#### WHAT IS BEING ASKED:
Extract the stretch of lines that starts at the line with "В Днепре пропал 58-летний мужчина" and ends at the last line of the data below. Give it exactly, without pictures.
___ DATASET EXCERPTS ___
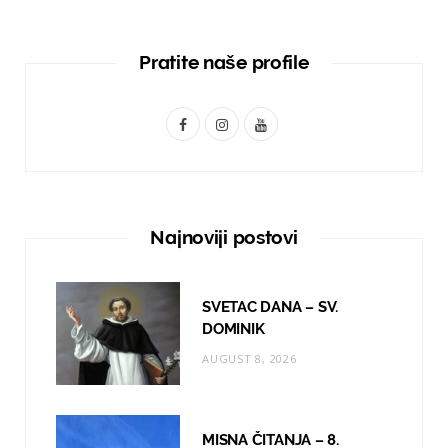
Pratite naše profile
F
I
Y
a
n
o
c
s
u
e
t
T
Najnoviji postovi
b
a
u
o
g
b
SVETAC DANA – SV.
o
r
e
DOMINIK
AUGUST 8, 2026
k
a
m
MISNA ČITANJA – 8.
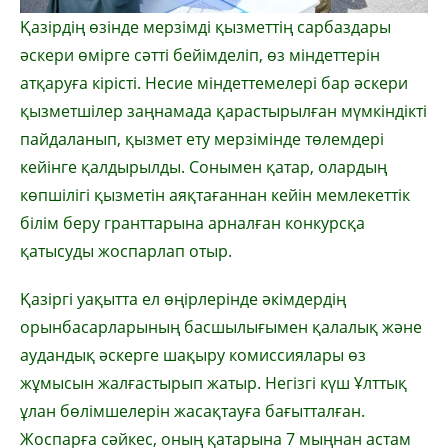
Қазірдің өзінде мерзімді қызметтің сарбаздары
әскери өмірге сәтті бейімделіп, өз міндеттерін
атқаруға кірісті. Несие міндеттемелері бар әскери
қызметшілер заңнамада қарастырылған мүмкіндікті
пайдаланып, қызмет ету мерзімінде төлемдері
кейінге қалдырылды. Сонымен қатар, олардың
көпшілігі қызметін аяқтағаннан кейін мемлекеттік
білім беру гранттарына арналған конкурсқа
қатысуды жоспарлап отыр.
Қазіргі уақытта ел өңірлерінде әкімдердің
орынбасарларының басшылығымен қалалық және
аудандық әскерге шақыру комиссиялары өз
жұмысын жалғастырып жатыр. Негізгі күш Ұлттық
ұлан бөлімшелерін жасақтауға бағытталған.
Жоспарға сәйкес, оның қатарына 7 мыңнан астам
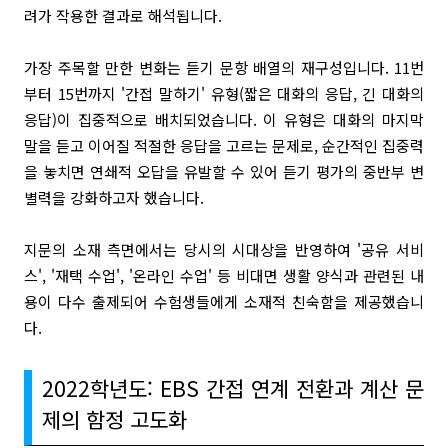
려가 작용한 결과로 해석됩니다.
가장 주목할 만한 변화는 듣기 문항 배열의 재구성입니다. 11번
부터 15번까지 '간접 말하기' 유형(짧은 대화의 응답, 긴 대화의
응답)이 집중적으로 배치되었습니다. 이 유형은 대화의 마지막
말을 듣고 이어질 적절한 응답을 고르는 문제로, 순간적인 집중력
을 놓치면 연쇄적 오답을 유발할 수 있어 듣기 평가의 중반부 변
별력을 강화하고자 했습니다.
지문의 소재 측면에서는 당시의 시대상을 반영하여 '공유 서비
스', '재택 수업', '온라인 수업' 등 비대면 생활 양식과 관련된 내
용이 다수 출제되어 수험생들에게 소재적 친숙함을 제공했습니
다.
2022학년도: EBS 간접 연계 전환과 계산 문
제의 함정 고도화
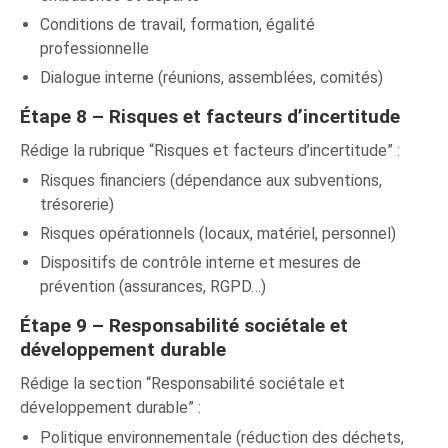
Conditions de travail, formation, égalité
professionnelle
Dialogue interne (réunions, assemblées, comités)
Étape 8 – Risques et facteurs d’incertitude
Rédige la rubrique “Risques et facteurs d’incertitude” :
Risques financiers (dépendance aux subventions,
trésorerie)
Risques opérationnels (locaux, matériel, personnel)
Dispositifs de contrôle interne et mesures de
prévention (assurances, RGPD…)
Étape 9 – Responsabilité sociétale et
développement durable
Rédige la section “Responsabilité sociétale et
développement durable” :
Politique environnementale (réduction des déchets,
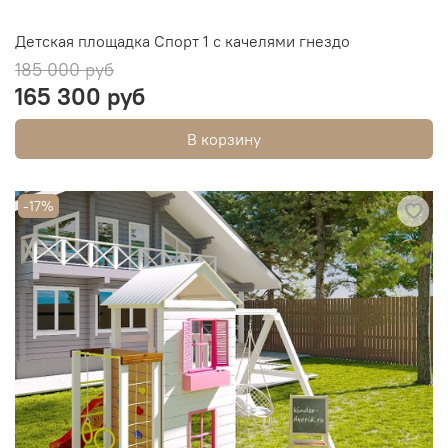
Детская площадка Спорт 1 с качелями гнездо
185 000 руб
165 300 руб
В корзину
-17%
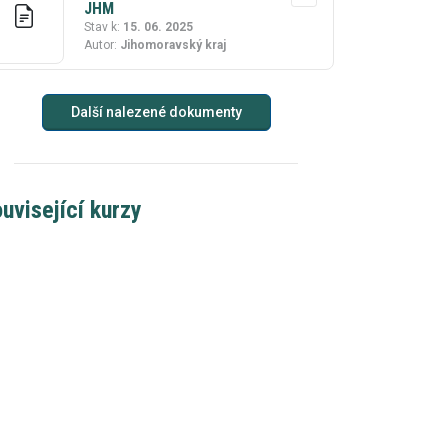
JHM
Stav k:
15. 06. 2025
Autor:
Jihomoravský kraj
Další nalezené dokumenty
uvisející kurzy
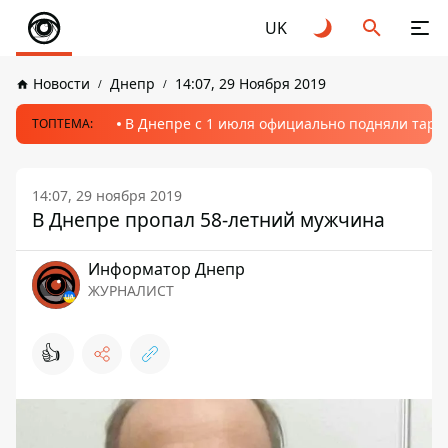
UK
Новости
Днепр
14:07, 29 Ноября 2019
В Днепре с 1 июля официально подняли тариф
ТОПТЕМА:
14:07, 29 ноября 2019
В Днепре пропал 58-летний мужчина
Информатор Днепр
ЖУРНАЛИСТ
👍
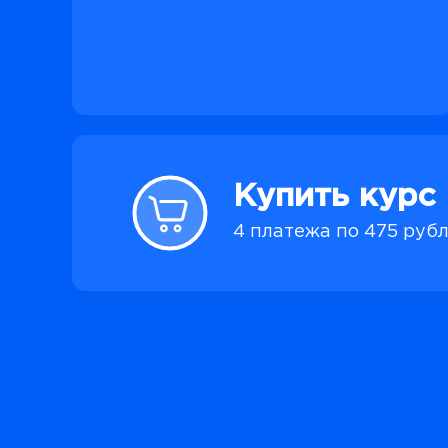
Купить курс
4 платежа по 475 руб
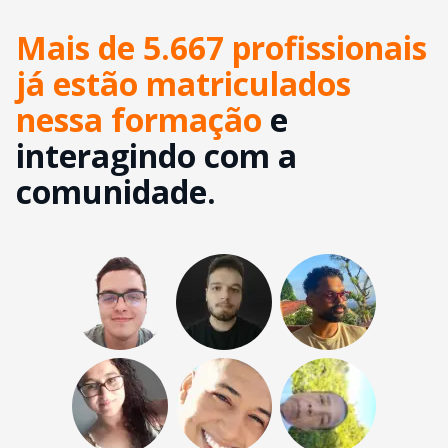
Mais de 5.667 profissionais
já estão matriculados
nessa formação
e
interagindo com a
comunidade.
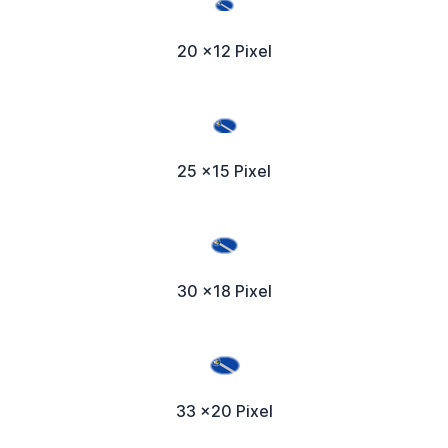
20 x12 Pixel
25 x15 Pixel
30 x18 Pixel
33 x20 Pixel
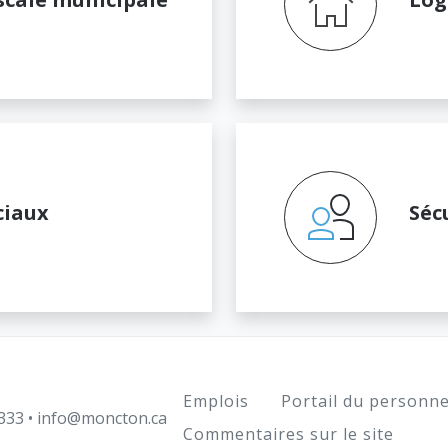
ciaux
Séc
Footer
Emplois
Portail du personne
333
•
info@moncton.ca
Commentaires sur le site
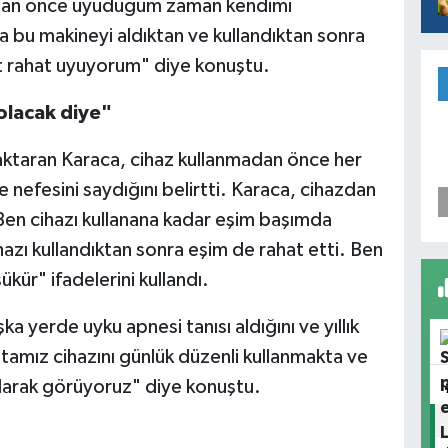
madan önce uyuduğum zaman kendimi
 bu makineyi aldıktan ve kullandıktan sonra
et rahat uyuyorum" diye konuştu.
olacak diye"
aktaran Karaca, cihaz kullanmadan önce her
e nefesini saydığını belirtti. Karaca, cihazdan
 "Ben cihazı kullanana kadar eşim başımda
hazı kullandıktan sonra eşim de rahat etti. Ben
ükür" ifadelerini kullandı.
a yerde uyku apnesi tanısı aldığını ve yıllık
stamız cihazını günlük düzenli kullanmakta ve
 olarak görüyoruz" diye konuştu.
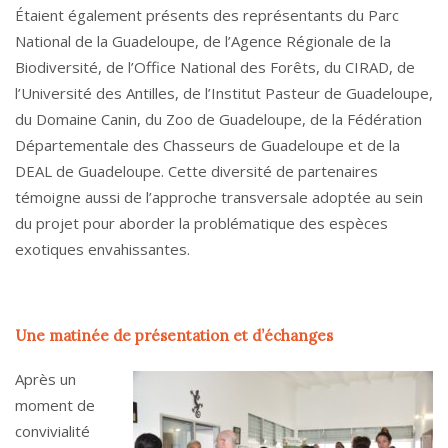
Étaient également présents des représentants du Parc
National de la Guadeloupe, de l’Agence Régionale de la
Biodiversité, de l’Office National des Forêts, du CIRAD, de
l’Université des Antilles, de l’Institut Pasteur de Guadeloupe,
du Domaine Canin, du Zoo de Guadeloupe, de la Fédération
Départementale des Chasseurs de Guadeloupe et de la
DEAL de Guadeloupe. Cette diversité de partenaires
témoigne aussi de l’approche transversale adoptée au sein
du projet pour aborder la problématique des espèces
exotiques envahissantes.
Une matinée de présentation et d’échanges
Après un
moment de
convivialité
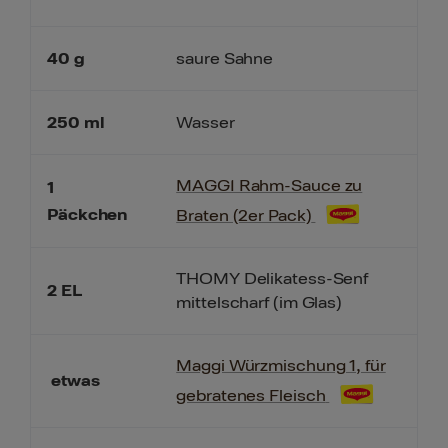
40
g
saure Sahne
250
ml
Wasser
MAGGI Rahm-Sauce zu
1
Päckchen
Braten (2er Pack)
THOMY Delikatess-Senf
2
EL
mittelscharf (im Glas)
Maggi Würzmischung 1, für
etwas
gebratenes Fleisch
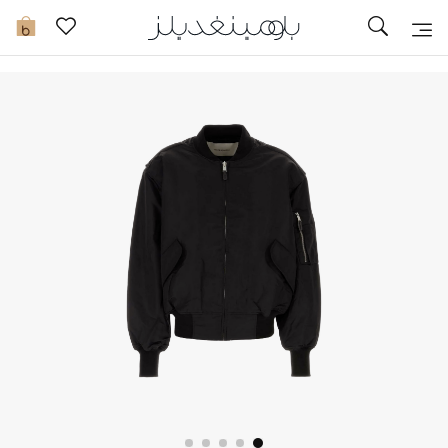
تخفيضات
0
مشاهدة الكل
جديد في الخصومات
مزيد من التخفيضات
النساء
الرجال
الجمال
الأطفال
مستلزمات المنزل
___
#### REPLY TO THE EXERCISE:
В Днепре пропал 58-летний мужчина
Информатор Днепр
ЖУРНАЛИСТ
👍
Купить курс
4 платежа по 475 руб
Mais de 5.667 profissionais
já estão matriculados
nessa formação
e
interagindo com a
comunidade.
20 x12 Pixel
25 x15 Pixel
30 x18 Pixel
33 x20 Pixel
ciaux
Séc
Footer
Emplois
Portail du personne
333
•
info@moncton.ca
Commentaires sur le site
madan önce uyuduğum zaman kendimi
 bu makineyi aldıktan ve kullandıktan sonra
et rahat uyuyorum" diye konuştu.
olacak diye"
aktaran Karaca, cihaz kullanmadan önce her
e nefesini saydığını belirtti. Karaca, cihazdan
 "Ben cihazı kullanana kadar eşim başımda
hazı kullandıktan sonra eşim de rahat etti. Ben
ükür" ifadelerini kullandı.
a yerde uyku apnesi tanısı aldığını ve yıllık
stamız cihazını günlük düzenli kullanmakta ve
 olarak görüyoruz" diye konuştu.
Étaient également présents des représentants du Parc
National de la Guadeloupe, de l’Agence Régionale de la
Biodiversité, de l’Office National des Forêts, du CIRAD, de
l’Université des Antilles, de l’Institut Pasteur de Guadeloupe,
du Domaine Canin, du Zoo de Guadeloupe, de la Fédération
Départementale des Chasseurs de Guadeloupe et de la
DEAL de Guadeloupe. Cette diversité de partenaires
témoigne aussi de l’approche transversale adoptée au sein
du projet pour aborder la problématique des espèces
exotiques envahissantes.
Une matinée de présentation et d’échanges
Après un
moment de
convivialité
40
g
saure Sahne
250
ml
Wasser
MAGGI Rahm-Sauce zu
1
Päckchen
Braten (2er Pack)
THOMY Delikatess-Senf
2
EL
mittelscharf (im Glas)
Maggi Würzmischung 1, für
etwas
gebratenes Fleisch
تخفيضات
0
مشاهدة الكل
جديد في الخصومات
مزيد من التخفيضات
النساء
الرجال
الجمال
الأطفال
مستلزمات المنزل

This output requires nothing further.